Novo bloqueio judicial automático de contas exige atenção de devedores

Uma nova versão do sistema de bloqueio judicial automático de contas bancárias e aplicações financeiras, o Sisbajud, foi implementada pelo Conselho Nacional de Justiça (CNJ) com o objetivo de agilizar a recuperação de dívidas. A principal mudança é a ampliação do tempo de duração dos bloqueios, que agora podem permanecer ativos por até um ano, permitindo a retenção automática de novos depósitos feitos pelo devedor até a quitação da dívida.

Reação rápida diante de bloqueios

O novo sistema aumenta o poder de rastreamento do Judiciário e automatiza a comunicação entre tribunais e instituições financeiras. A resposta dos bancos para cumprir as ordens de bloqueio foi reduzida para poucas horas, o que significa que a restrição de valores pode ocorrer no mesmo dia da decisão judicial.

Apesar da maior rigidez, a legislação continua protegendo valores como salários, aposentadorias e pensões, além de até 40 salários mínimos em cadernetas de poupança. No entanto, especialistas alertam que a agilidade do novo modelo exige que devedores que se sintam lesados pela retenção de valores protegidos reajam rapidamente.
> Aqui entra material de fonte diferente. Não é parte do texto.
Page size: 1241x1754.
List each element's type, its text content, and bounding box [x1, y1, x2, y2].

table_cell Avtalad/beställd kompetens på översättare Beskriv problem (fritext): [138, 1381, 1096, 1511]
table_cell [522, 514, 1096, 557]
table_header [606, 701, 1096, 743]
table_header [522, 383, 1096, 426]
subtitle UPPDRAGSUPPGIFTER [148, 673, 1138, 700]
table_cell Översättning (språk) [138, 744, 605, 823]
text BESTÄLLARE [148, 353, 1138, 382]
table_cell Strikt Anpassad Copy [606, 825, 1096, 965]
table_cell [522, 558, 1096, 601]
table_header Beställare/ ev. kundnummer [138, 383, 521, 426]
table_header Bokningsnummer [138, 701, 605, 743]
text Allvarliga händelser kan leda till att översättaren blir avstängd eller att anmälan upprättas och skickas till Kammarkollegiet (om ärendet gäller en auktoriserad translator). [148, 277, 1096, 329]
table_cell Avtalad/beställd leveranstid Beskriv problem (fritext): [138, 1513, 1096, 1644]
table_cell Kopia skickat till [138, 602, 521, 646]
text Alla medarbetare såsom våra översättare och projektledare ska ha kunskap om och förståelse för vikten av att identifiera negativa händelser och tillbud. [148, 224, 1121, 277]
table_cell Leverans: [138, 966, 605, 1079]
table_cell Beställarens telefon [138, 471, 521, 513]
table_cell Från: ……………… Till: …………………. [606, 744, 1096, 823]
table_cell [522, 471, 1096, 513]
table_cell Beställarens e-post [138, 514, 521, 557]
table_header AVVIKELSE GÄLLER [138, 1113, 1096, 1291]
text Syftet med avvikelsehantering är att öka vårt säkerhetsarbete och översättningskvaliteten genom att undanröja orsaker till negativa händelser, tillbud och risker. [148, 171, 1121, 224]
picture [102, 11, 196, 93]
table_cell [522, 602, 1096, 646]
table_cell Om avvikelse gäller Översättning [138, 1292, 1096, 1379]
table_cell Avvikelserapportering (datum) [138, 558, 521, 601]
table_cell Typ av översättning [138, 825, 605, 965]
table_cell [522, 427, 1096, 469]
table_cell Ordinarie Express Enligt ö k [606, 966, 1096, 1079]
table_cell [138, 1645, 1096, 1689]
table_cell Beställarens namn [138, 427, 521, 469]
Geralmente, o bloqueio é determinado por liminar em ações de cobrança, sem aviso prévio ao devedor. O objetivo é impedir que os recursos sejam transferidos para contas de terceiros antes do cumprimento da ordem. Por isso, é comum que os devedores só descubram o bloqueio ao tentar realizar transações cotidianas.

O que fazer em caso de bloqueio?

Após a intimação por oficial de Justiça, o devedor tem até cinco dias para entrar com uma ação revisional e solicitar o desbloqueio, comprovando que o valor retido compromete sua subsistência ou que valores protegidos pela lei foram atingidos.

A recomendação é buscar orientação jurídica imediata. O acompanhamento regular de processos judiciais e a organização de comprovantes de renda são essenciais, pois novos depósitos podem ser retidos assim que entrarem na conta.

Principais mudanças no Sisbajud:

  • Bloqueios podem ocorrer no mesmo dia da decisão judicial.
  • Bancos têm até duas horas para iniciar a restrição de valores.
  • O monitoramento pode durar até um ano.
  • Novos depósitos podem ser bloqueados automaticamente.
  • Sistema terá duas janelas diárias de processamento: 13h e 20h.
  • Justiça e bancos trocarão informações diretamente pelo sistema.

Valores protegidos e exceções:

A legislação protege salários, aposentadorias, pensões e até 40 salários mínimos em poupança. Contudo, exceções como dívidas de pensão alimentícia, empréstimos consignados e ativos acima de 50 salários mínimos podem ser bloqueados. Recentemente, o STJ passou a admitir a penhora parcial de salários abaixo desse limite, desde que não comprometa a subsistência familiar.

Cuidados preventivos:

Especialistas sugerem acompanhar processos judiciais, tentar renegociar dívidas, separar conta-salário da conta do dia a dia e evitar transferências para terceiros após tomar conhecimento de uma cobrança judicial, o que pode ser interpretado como fraude.